To be honest, by the age of 6, you should be able to give him a mobile phone, and he can ring you when he wants his blankie putting back over his little legs... Grin .. if not younger..

PeppermintCreams · 24/07/2012 13:44

We still use one with my 4.5 year old.

My hearing isn't fantastic and I'm a heavy sleeper. We've got a BT one and the sensitivity is turned down low so I can only hear him if he's yelling. I turn it up so it's live if he's poorly though. He's perfectly capable of coming in to uus

Nothing wrong with having one if you want one.

PeppermintCreams · 24/07/2012 13:45

*He's perfectly capable of coming in to us in the morning, but if he wakes in the night he is often inconsolable.

wannaBe · 24/07/2012 14:08

how on earth did people manage before baby monitors were invented? seriously how?

I am [shockk] at three and four year olds still having baby monitors in their bedrooms.

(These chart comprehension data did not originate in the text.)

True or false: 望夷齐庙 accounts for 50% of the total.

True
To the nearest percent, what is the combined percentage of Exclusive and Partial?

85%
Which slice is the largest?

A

squeakytoy · 24/07/2012 14:16

We lived in a huge house, and I dont think baby monitors even existed in the early 70's.. we certainly didnt have one. I just had a very good set of lungs as a toddler... the sound of "muuuuuuuuuuuuuuuuuuuuuuuuuuuum" could be heard by the next door neighbours... Grin

I did apparently once shout my mum to tell her my feet had fallen off my hot water bottle... she was about to reposition it, when my Dad who was earwigging on the conversation told her to get a grip, and told me to stop messing about and get to sleep.

IfElephantsWoreTrousers · 24/07/2012 14:30

It's not a huge house at all - it's a 1930s very solidly built council house, 2-up-2-down, from the days before woodframe lightweight buildings were invented, and sound just does not travel. There was one time when DS was very poorly, I was in his room and DS had just vomited all over me, the bed and himself. I wanted DH, who was downstairs cooking (he did have the extractor fan on in the kitchen). I yelled at the top of my lungs, stamped on the floor, but he didn't hear a thing.

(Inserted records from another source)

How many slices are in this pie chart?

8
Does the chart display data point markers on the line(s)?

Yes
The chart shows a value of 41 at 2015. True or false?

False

I'm still torn between trying to wean ourselves (esp DH) off it altogether or finding a less intrusive way to keep it. The variety of responses here have been interesting and at least have sown that it's not completely clear-cut either way. I've found a digital one on ebay that I can probably get for not very much money so long as no-one else bids on it (hands off OK, it's mine!) - which way I go down may depend on whether I win the auction...

OP posts:
BornToFolk · 24/07/2012 14:32

Of course people managed perfectly well before baby monitors, although I remember going to fetch my mum in the middle of the night when my little brother had croup and had been coughing for ages. He was about 18 months old, I was about 3. Mum hadn't heard him and was fast asleep.

BUT we also managed perfectly well without all kinds of modern conveniences, like mobile phones. It doesn't mean that we shouldn't use them now, if they make our lives easier.